Trump's remarks come ahead of a Tuesday deadline for reaching a pre-election deal that Pelosi imposed earlier this week.
Although Democrats and Republicans broadly agree that another bill is necessary to aid the economy's recovery, they sharply disagree over the size and scope of it and they are billions of dollars apart in their proposals, unable to reconcile key policy differences on issues such as a virus testing plan, aid to state and local governments, and tax cuts for low- and middle-income families.
The Trump administration's latest $1.8 trillion proposal -- its largest yet -- was expected to include a second round of direct payments of up to $1,200 for adults and $1,000 for children; expanded unemployment benefits at $400 per week and additional funding for state and local governments.

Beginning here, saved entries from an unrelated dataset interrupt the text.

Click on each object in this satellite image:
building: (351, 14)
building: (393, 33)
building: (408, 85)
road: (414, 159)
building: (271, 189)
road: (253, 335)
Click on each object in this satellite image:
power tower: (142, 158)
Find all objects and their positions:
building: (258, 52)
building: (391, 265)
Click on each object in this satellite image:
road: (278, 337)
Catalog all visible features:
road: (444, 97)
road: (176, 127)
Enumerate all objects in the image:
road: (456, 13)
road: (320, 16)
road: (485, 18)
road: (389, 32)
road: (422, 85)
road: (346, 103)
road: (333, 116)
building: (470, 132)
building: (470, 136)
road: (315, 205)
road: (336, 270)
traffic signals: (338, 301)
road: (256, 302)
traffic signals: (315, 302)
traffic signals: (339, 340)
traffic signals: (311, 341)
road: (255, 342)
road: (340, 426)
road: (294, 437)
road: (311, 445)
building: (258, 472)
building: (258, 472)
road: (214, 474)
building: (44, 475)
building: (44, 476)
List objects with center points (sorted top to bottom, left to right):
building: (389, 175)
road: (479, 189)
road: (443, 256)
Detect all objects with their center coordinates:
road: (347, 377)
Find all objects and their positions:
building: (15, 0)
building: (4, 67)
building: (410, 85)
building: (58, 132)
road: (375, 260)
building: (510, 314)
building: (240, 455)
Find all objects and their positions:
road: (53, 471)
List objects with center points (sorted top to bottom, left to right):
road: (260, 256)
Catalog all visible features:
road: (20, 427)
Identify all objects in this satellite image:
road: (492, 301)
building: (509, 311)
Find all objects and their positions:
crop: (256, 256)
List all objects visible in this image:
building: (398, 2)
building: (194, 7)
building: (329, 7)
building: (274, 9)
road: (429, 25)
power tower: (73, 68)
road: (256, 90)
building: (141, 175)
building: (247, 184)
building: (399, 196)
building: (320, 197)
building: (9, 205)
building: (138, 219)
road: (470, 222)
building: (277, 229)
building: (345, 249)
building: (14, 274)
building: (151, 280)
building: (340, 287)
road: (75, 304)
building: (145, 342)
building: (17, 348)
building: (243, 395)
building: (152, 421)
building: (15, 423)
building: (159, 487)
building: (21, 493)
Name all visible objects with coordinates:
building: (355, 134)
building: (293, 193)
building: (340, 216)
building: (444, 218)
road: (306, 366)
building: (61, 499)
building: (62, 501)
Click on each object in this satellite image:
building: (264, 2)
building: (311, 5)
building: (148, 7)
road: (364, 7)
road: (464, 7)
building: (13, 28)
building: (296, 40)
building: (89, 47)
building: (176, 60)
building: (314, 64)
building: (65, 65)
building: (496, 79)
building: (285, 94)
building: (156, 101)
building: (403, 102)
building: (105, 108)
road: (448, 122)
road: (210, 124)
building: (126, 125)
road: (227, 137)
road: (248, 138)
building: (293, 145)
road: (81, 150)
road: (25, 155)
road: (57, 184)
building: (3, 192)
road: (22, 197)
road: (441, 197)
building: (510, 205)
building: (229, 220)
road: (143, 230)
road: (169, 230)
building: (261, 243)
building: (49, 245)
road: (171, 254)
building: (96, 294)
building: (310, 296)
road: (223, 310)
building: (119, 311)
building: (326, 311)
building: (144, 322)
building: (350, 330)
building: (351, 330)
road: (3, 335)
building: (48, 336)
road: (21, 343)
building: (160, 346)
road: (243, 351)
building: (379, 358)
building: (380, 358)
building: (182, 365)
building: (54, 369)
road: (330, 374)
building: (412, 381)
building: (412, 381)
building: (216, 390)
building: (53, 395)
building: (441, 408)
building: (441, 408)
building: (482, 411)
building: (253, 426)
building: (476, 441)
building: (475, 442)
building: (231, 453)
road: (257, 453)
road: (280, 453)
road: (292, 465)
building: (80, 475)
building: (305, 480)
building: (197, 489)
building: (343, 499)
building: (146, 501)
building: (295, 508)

But the offer drew criticism from Democrats, who said the proposal gave Trump too much power in determining how the funds were spent, and Republicans, many of whom balked at another massive spending initiative amid the nation's ballooning deficit, which is projected to hit a record-shattering $3.3 trillion this year, according to the Congressional Budget Office. (Over the summer, a number of GOP senators revolted against a $1 trillion spending plan.)
Last week, Senate Majority Leader Mitch McConnell pushed back against a relief deal that costs more than $1.8 trillion, saying that GOP senators believed "a half a trillion dollars, highly targeted, is the best way to go."
Trump said that he would take "all the votes you can get, whether it's Democrat or Republican."
Pelosi spoke with the Trump administration's top negotiator, Treasury Secretary Steven Mnuchin, for about an hour on Monday, and her office said they are continuing to "narrow their differences."
“Finally, they have come to the table and we’re going to try to get something done,” Pelosi said on MSNBC Monday evening. The California Democrat said the two sides will evaluate the progress on Tuesday.
“Let’s make a judgment. We may not like this, we may not like that but let’s see on balance if we can go forward,” Pelosi said.
For months, Congress has struggled to reach an agreement on additional stimulus. Negotiations first collapsed in early August, prompting Trump to sign four executive measures intended to provide relief to families still reeling from the virus-induced crisis, including temporarily extending supplemental jobless aid at $300 a week.
But that aid is beginning to expire, and lifelines that propped up the economy in the early weeks of the pandemic — like the $670 billion Paycheck Protection Program, a one-time $1,200 stimulus check and sweetened unemployment benefits — lapsed weeks ago.
Economists have urged lawmakers to pass another round of emergency aid, or risk imperiling the nation's tepid turnaround from the virus-induced crisis. There are still 10 million more unemployed Americans than there were in February, before the economy shut down. The jobless rate is at 7.9%.